有个想法,想找一个词儿概括一下我们的这种创作形态,或者,表达一下所谓的艺术主张吧。一直找不到。
事实上,是差点儿有词儿了的。2012还是2013年吧,跟阿北在一起聊,弄个主张吧。聊的结果是,取名:湖畔。那时,我们住在立新湖边。取名的那天晚上在喝酒,取了名字很激动。我还拟了8个字的“艺术主张”:湖有点脏,所以在畔。

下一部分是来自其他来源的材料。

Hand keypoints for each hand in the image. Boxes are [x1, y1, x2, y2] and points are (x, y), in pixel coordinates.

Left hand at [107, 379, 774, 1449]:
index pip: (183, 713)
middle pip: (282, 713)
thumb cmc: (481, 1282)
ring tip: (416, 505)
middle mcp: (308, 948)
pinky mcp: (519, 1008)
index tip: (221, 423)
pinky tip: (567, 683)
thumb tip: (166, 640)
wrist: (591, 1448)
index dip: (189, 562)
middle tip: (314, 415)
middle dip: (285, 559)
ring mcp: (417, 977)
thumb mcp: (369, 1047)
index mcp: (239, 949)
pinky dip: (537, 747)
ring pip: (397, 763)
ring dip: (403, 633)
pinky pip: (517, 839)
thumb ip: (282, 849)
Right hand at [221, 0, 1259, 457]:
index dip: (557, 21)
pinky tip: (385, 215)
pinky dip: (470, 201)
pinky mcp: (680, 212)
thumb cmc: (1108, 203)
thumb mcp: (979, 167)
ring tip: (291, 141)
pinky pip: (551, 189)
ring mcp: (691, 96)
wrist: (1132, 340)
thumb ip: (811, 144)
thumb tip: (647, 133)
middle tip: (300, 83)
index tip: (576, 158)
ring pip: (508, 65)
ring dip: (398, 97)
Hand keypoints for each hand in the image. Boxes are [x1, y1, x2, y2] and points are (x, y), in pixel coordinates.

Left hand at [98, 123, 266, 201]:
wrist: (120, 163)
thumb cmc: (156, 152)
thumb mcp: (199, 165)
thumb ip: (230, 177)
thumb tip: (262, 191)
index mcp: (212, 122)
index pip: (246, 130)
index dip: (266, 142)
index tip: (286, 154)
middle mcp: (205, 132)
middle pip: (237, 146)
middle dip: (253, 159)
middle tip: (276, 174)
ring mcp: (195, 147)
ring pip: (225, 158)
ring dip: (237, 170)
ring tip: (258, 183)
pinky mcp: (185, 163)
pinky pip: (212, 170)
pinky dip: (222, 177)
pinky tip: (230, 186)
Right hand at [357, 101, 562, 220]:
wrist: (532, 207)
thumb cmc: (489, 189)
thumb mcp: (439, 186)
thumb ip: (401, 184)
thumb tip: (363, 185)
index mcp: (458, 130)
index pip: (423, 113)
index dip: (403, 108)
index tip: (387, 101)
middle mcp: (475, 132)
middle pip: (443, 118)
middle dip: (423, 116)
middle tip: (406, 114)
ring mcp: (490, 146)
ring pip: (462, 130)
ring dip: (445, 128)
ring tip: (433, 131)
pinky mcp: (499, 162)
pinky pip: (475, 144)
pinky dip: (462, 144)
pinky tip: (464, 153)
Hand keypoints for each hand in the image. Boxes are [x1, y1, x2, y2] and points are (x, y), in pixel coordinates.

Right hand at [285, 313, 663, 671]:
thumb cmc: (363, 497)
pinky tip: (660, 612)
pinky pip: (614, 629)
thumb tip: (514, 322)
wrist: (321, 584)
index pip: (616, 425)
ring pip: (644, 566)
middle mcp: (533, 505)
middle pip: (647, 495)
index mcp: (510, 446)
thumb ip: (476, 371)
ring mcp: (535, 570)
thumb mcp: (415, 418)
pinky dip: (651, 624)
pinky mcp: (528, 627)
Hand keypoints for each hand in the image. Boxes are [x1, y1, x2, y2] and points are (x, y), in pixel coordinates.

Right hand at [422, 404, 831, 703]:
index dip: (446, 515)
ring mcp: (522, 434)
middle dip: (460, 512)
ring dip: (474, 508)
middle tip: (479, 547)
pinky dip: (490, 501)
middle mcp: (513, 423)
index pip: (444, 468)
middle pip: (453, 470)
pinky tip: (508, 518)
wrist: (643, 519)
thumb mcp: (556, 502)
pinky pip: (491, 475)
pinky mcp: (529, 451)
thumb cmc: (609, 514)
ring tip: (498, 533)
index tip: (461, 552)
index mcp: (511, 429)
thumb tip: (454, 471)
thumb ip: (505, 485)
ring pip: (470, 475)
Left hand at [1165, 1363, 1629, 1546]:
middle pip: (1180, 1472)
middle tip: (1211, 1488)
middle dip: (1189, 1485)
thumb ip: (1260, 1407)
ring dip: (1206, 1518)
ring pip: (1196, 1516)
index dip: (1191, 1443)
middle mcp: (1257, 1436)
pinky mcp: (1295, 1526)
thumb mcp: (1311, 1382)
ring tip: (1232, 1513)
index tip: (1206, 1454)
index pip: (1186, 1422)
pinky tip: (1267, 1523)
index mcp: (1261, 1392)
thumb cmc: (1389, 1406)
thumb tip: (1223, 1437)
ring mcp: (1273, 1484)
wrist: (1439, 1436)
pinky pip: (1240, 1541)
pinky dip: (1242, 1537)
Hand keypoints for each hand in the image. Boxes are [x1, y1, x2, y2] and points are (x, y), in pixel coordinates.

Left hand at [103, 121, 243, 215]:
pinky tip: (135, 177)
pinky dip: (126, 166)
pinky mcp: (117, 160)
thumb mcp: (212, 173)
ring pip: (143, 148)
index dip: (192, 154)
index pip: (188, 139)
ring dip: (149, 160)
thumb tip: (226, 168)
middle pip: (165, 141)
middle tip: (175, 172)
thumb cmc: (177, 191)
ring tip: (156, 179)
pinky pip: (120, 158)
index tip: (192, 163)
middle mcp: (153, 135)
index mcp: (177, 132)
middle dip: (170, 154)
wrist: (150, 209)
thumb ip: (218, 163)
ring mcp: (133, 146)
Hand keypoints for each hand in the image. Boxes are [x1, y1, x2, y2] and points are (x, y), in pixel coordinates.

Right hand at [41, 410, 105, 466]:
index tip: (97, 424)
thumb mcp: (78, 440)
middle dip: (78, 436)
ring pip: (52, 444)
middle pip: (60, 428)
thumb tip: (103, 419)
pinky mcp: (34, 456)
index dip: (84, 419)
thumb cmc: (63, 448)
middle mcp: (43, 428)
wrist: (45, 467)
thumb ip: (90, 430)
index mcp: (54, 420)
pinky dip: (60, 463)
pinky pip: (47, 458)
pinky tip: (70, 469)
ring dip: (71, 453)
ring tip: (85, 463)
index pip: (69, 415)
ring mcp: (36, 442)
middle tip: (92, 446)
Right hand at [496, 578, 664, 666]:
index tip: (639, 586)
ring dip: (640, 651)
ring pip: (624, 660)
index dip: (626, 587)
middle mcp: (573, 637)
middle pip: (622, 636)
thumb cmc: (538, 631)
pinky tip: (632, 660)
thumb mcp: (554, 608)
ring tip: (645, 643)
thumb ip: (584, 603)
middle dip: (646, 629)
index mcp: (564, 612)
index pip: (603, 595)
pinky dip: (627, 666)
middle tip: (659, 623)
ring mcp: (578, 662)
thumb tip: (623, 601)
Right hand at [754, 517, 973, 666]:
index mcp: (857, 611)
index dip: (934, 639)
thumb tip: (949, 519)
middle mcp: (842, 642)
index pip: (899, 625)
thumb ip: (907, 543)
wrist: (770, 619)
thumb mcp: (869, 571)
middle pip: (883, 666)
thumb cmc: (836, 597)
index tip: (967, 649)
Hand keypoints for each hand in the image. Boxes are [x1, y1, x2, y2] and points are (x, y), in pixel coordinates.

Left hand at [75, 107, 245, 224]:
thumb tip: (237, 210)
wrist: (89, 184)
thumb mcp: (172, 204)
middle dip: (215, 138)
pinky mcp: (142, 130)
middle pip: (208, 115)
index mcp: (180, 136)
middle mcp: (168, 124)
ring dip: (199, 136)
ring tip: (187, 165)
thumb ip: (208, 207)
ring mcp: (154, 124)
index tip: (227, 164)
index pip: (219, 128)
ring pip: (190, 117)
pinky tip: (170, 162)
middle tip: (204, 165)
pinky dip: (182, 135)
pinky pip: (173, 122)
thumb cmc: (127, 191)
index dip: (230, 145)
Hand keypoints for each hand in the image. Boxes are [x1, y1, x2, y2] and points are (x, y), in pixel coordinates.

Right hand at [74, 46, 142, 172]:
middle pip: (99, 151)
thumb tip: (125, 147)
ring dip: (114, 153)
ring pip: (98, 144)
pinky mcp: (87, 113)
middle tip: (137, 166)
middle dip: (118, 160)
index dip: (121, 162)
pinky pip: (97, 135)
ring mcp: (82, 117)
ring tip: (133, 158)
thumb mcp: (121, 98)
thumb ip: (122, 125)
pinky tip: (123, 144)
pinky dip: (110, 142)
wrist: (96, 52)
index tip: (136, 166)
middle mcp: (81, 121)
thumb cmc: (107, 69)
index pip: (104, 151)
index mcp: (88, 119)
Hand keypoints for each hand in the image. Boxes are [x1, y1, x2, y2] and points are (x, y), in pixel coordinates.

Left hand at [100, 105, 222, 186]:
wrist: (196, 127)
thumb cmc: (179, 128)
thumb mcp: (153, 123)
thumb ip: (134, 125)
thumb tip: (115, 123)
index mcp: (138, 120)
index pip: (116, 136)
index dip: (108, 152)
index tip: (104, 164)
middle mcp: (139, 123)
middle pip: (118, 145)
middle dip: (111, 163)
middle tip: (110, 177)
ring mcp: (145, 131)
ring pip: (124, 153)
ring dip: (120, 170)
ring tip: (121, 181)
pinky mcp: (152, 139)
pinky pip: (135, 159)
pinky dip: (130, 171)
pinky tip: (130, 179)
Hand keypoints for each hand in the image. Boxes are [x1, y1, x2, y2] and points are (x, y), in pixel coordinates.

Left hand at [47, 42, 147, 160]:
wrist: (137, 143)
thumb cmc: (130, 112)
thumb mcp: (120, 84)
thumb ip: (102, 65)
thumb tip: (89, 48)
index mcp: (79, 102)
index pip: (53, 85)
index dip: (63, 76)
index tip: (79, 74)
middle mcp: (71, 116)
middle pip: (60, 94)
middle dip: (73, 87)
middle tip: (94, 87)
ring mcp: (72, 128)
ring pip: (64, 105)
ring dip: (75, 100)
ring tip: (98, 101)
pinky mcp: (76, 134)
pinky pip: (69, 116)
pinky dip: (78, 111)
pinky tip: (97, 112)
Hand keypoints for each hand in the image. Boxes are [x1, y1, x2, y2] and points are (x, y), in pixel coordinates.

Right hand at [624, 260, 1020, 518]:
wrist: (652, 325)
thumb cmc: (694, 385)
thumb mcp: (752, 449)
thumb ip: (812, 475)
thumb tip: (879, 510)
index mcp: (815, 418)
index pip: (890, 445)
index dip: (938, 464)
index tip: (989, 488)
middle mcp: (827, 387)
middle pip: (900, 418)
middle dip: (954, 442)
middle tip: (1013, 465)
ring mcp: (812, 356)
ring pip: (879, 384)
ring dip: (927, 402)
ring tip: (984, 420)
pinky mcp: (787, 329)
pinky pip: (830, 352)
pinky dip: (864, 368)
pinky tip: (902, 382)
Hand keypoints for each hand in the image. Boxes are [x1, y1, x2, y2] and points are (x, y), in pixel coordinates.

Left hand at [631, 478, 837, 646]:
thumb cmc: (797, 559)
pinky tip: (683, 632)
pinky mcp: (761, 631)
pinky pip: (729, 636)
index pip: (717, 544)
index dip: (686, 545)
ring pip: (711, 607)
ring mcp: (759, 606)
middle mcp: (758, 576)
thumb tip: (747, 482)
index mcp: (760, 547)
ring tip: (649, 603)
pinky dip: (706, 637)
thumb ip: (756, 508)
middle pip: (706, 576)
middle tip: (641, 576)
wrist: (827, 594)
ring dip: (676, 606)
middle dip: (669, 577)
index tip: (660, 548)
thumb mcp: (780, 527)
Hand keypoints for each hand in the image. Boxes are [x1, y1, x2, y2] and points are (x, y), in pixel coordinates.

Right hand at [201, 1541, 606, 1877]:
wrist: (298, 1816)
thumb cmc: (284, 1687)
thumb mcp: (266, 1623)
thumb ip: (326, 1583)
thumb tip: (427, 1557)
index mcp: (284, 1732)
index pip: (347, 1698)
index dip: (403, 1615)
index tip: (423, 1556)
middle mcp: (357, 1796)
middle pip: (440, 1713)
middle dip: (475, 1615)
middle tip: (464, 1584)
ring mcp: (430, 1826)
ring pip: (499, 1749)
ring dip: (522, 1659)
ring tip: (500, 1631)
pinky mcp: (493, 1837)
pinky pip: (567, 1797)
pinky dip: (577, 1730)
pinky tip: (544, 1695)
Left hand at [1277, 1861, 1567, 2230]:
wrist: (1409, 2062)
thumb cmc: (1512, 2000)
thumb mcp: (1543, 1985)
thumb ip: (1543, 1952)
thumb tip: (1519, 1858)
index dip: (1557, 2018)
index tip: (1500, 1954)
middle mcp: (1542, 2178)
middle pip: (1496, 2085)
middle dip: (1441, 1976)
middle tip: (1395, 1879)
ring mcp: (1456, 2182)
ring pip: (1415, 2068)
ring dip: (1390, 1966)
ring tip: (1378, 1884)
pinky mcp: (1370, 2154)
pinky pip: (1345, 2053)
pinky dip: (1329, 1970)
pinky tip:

第二天,阿北告诉我,湖畔这名字不是初创,1920年,应修人、潘漠华、汪静之和冯雪峰4人就成立了湖畔诗社。那是近代国内的第一个新诗社。他们的主张是:“我们歌笑在湖畔,我们歌哭在湖畔。”我说,我们弄我们的。阿北还真在他们公司的网站上开了个湖畔的网页,贴了些文章,也请朋友去跟帖。那一段,还稍有些热闹的样子。不久,阿北公司运作的项目黄了,我们的湖畔也黄了。阿北离开了福永,去了公明,埋头写长篇小说《释梦》。
湖畔找北,最后释梦,这似乎是个命运的谶:湖畔是梦,找北也是梦,一切皆梦。后来想起来,湖畔的名字以及我提的那个“湖有点脏,所以在畔”的艺术主张都是揪了自己的头发要逃离地壳的虚妄。我们这种泥土里生长、泥土里挣扎的作家,哪有资格嫌湖脏而寻找“在畔”感呢?
湖畔就此告一个段落,接下来的时间,低到尘埃里上班下班,亦低到尘埃里读书写作,吃得香睡得香,如是几年。
有一天,几个朋友吃饭聊天,忽又聊到概括和表达的事。有人说,我们的写作是用皮肤感知生活的温度。我随口说,皮肤主义。皮肤主义就此诞生。
其间,我忝作了睦邻文学奖的评委。我发现我的所谓皮肤主义的“理论”找到了注脚。扑面而来的针头线脑、鸡零狗碎、张长李短的邻人作品,几乎篇篇是“水草和淤泥”,具体而微地观照着这个城市当下的世道人心,成为精简宏大的主流叙事外满满塞塞的旁白与注解,一不小心,几成一卷凉热幽明的《清明上河图》。
那到底什么叫皮肤主义呢?只有三条:一、用皮肤写作,用每一个毛孔每一个细胞触摸生活的微凉与微暖,所有的温度通过皮肤传递到心灵。二、写生活的皮肤,只写皮毛只写微不足道的小人物,形而上学的本质与真谛藏匿在感性的现象中。三、直抵母语,剥除各种现代或后现代的华丽衣裳,回归中国话语。
很简单的三条,却也足以表明我们的主张。事实上,说得容易,要做到,没那么简单,几乎是另一场“白话文运动”。我们追求的母语是有温度的生活的语言。要真正地实现皮肤主义是个难事,但我们愿意迎难而上。丢掉“湖畔”,回到“皮肤主义”,这或许是我们这种写作者的使命,以水草和淤泥的姿态,用皮肤感知这世界这时代的温度,将我们感知的,告诉别人,也告诉后人。